Baton Rouge's local paper, the Advocate, reports fatal shootings daily. But today is especially bad. How bad? Screen shot of today's news below the orange squiggly.
The tragic death of this toddler little Travin Varise (even though he was only here for two years, I realized that we should know his name) is the second fatal accidental shooting in Baton Rouge in three days. The victim in the other one was 18 years old.
Those were accidents. Now check out the left column for the criminal gun violence: a 19-year-old found shot to death in his Baton Rouge driveway, and a hostage situation/fatal shooting just across the Mississippi River in West Baton Rouge Parish (and a fatal shooting in Lafayette which is a couple hours from here). And then at the very bottom, it tells you how nothing is likely to be done legislatively, thanks to the fact that LA citizens last month (10 days before Newtown) overwhelmingly passed a constitutional amendment that raises the legal standard that must be met for any gun restrictions to be deemed constitutional, a measure to which Gov. Bobby Jindal gave his full-throated support. The legislators give some lip service to “mental health,” which seems meaningless in light of the drastic cuts to mental health services we’ve seen here.

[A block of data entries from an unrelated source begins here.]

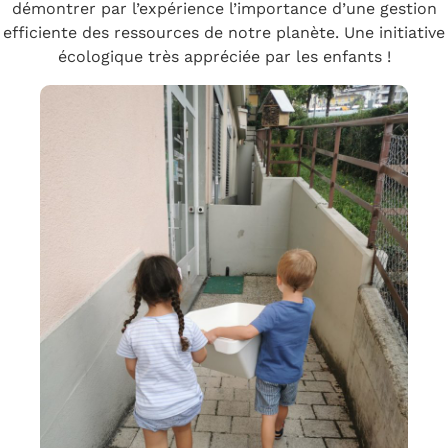
démontrer par l’expérience l’importance d’une gestion
efficiente des ressources de notre planète. Une initiative
écologique très appréciée par les enfants !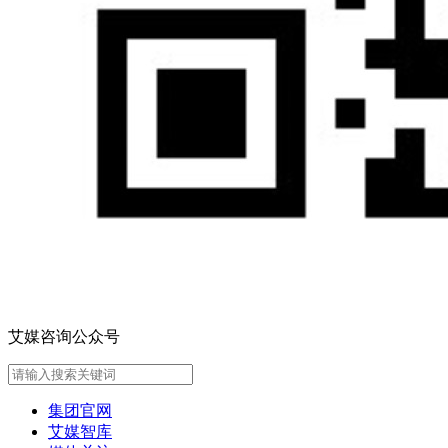
艾媒咨询公众号
集团官网
艾媒智库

I live in one of Baton Rouge’s affluent neighborhoods and occasionally hear gunfire at night. But gun legislation is anathema here. The more violent it gets the more people want guns, especially after Newtown. They seem to believe that if only enough law-abiding citizens were sufficiently armed, the “bad guys” would…unilaterally disarm? Just go away? Kill each other off?

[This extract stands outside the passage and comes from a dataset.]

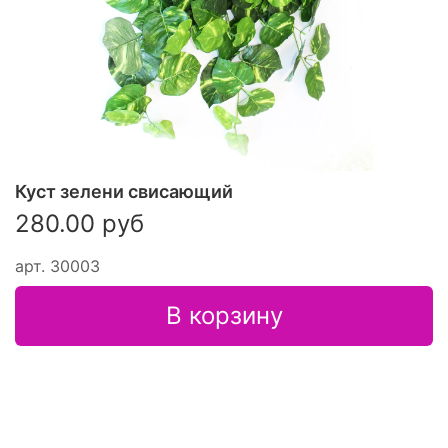
Куст зелени свисающий
280.00 руб
арт.
З0003
В корзину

How is this self-reinforcing cycle of violence ever to be broken in a society where gun worship begins at an early age; where even a horrifying front page like today’s is just another typical day in Baton Rouge, and just a reason to get another gun?
And as I was getting ready to post this, I looked at the Advocate's home page again, just in time to see the yellow "Breaking News" banner about a shooting at a Houston college campus. It might as well have read, "Just in case the dead toddler didn't get your attention."

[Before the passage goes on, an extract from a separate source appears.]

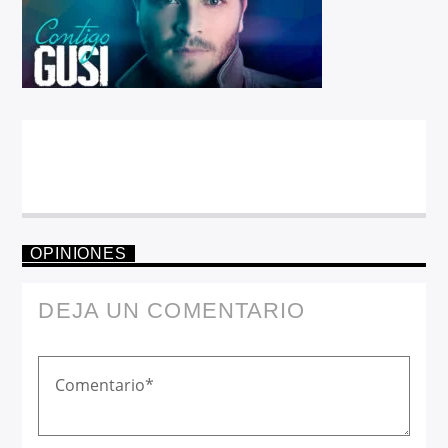
OPINIONES
DEJA UN COMENTARIO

UPDATE: But once the shooting has been done, we certainly throw the book at them. A seventeen-year-old who shot and injured two other kids at the mall about a year ago, will go to prison for 20 years after accepting a plea deal. I wonder if he wishes it would have been harder for him to get that gun; harder for him to do something stupid for which he will now waste his first two decades of adult life.